Influence of Fuel Types and Equivalence Ratios on NO x Emissions in Combustion: A Comparative Analysis of Methane, Methanol, Propane, and Hydrogen Blends

This study utilizes a zero-dimensional, constant-pressure, perfectly stirred reactor (PSR) model within the Cantera framework to examine the combustion characteristics of hydrogen, methane, methanol, and propane, both singly and in hydrogen-enriched mixtures. The impact of the equivalence ratio (ϕ = 0.75, 1.0, 1.5), fuel composition, and residence duration on temperature increase, heat release, ignition delay, and emissions (NO x and CO 2 ) is methodically assessed. The simulations are performed under steady-state settings to emulate the ignition and flame propagation processes within pre-chambers and primary combustion zones of internal combustion engines. The results demonstrate that hydrogen significantly improves combustion reactivity, decreasing ignition delay and increasing peak flame temperature, especially at short residence times.
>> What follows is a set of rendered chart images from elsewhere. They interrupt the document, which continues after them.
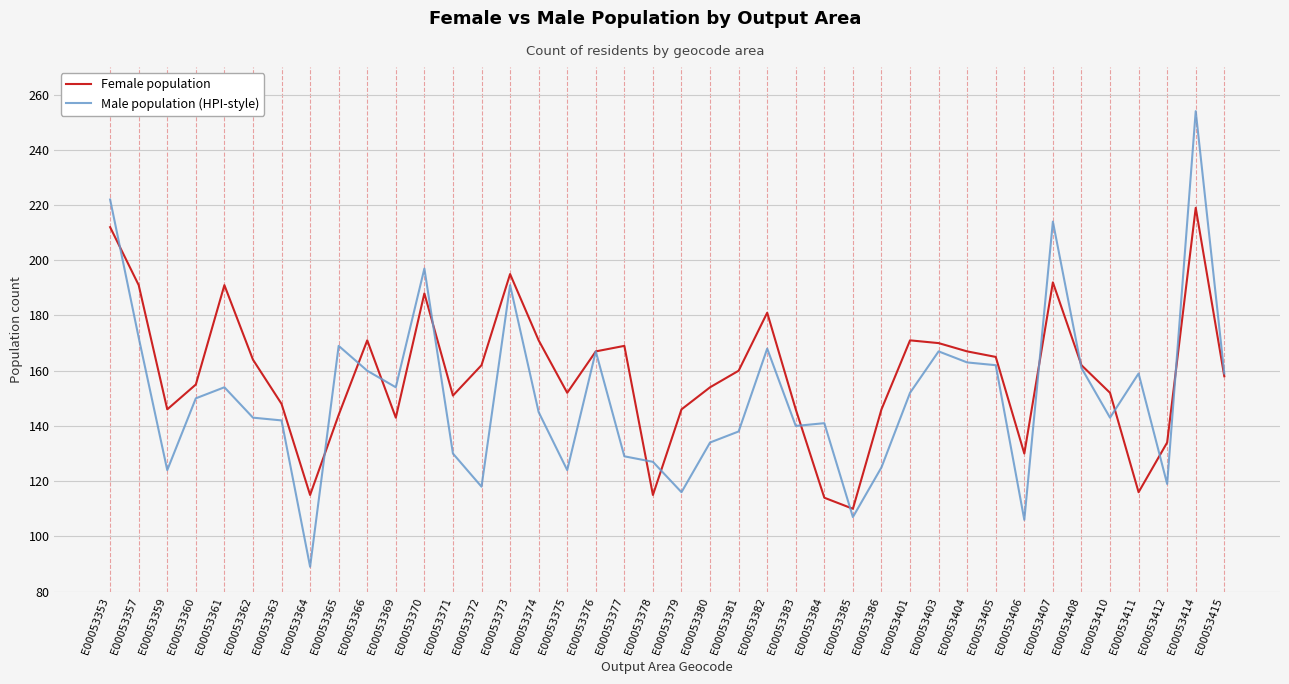

Which series has the largest total across all categories?

Female population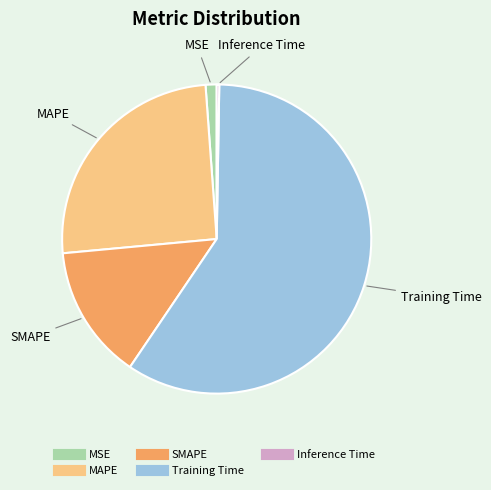

Does any single category account for the majority?

Yes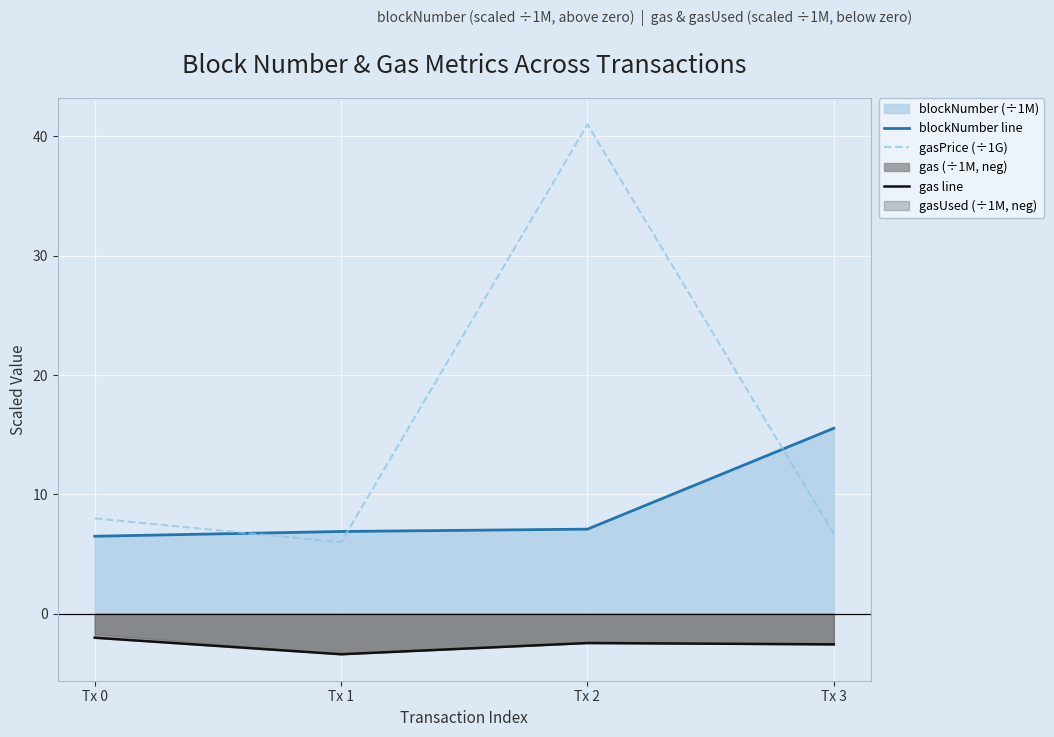

Read the gas line value at Tx 3.

-2.6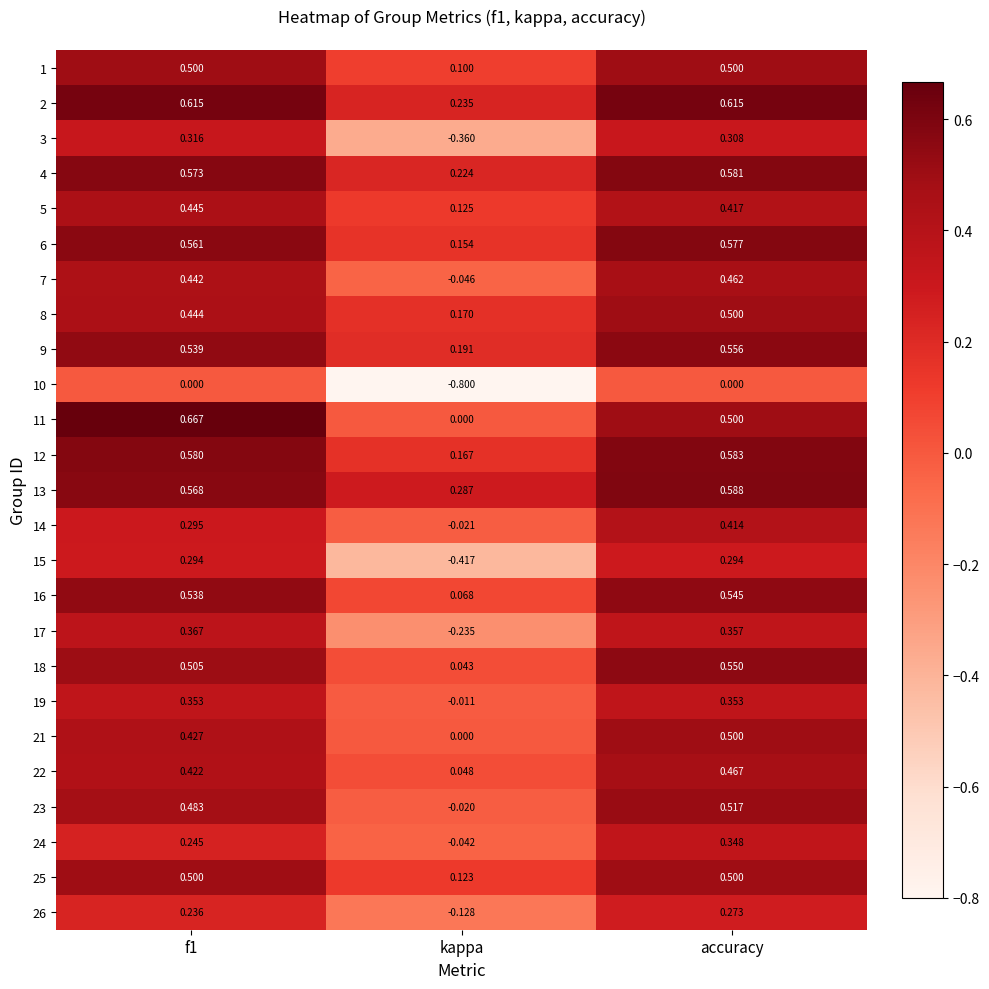

At how many categories does at least one series exceed 0?

3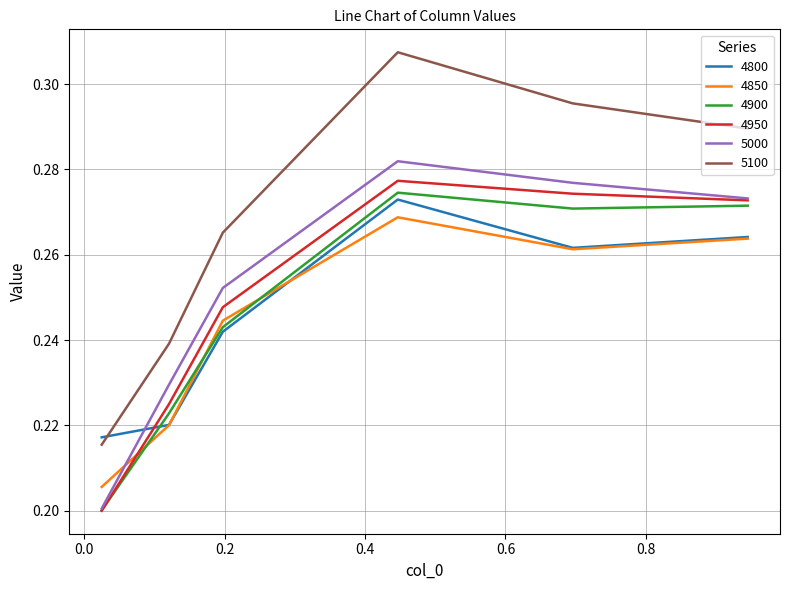

Which series has the widest spread of values?

5100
The incorporation of hydrogen into hydrocarbon fuels, such as methane and methanol, enhances ignition speed, improves thermal efficiency, and stabilizes lean combustion. Nevertheless, elevated hydrogen concentrations result in increased NO x emissions, particularly at stoichiometric equivalence ratios, due to higher flame temperatures. The examination of fuel mixtures at varying hydrogen concentrations (10–50% by mole) indicates that thermal performance is optimal under stoichiometric settings and diminishes in both fuel-lean and fuel-rich environments. A thermodynamic model was created utilizing classical combustion theory to validate the heat release estimates based on Cantera. The model computes the heat release per unit volume (MJ/m 3 ) by utilizing stoichiometric oxygen demand, nitrogen dilution, fuel mole fraction, and higher heating values (HHVs). The thermodynamic estimates—3.61 MJ/m 3 for H 2 –CH 3 OH, 3.43 MJ/m 3 for H 2 –CH 4 , and 3.35 MJ/m 3 for H 2 –C 3 H 8 —exhibit strong concordance with the Cantera results (2.82–3.02 MJ), thereby validating the physical consistency of the numerical methodology. This comparison substantiates the Cantera model for the precise simulation of hydrogen-blended combustion, endorsing its use in the design and development of advanced low-emission engines.